Время в художественных текстах и комментариях к ним [Time in Literary Texts and Commentaries to Them]

Alexander Dolinin


Discussing anachronisms in Alexandre Dumas’ The Three Musketeers, Umberto Eco concluded that most of them remain unnoticed by the Model Reader of the text as they are never located “in very strategic places” and can’t be identified without specialized knowledge that the Model Reader does not have. The article develops upon Eco’s observations, arguing that such “invisible” anachronisms are intrinsic to those genres of the novel that set the task of portraying a distinctive epoch, from Walter Scott’s and Leo Tolstoy’s historical fiction to Sergei Gandlevsky’s representation of the 1970s.
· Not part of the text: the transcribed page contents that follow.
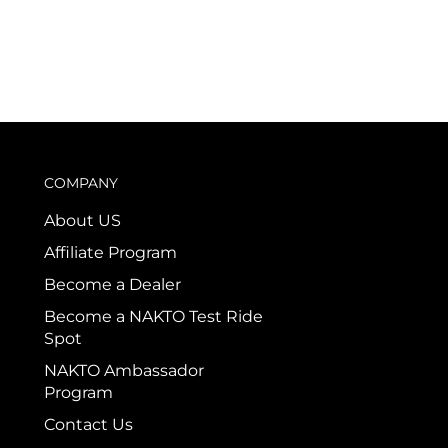
COMPANY
About US
Affiliate Program
Become a Dealer
Become a NAKTO Test Ride
Spot
NAKTO Ambassador
Program
Contact Us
If a plot and characters of the text are somehow related to particular historical incidents and persons, the scholarly commentary ought to pinpoint and explain anachronistic discrepancies, but the attempts of annotators to ascribe temporal exactitude to ahistorical narratives (e.g., Pushkin’s Eugene Onegin) are seen as futile and even harmful.

Keywords: 19th to 21st-Century Scottish and Russian Literature, Walter Scott (1771—1832), Alexander Pushkin (1799—1837), Leo Tolstoy (1828—1910), Sergei Gandlevsky (b. 1952), Eugene Onegin (1825—1832), Anna Karenina (1875—1877), Illegible: A Novel (2002), Chronology, History of Literature.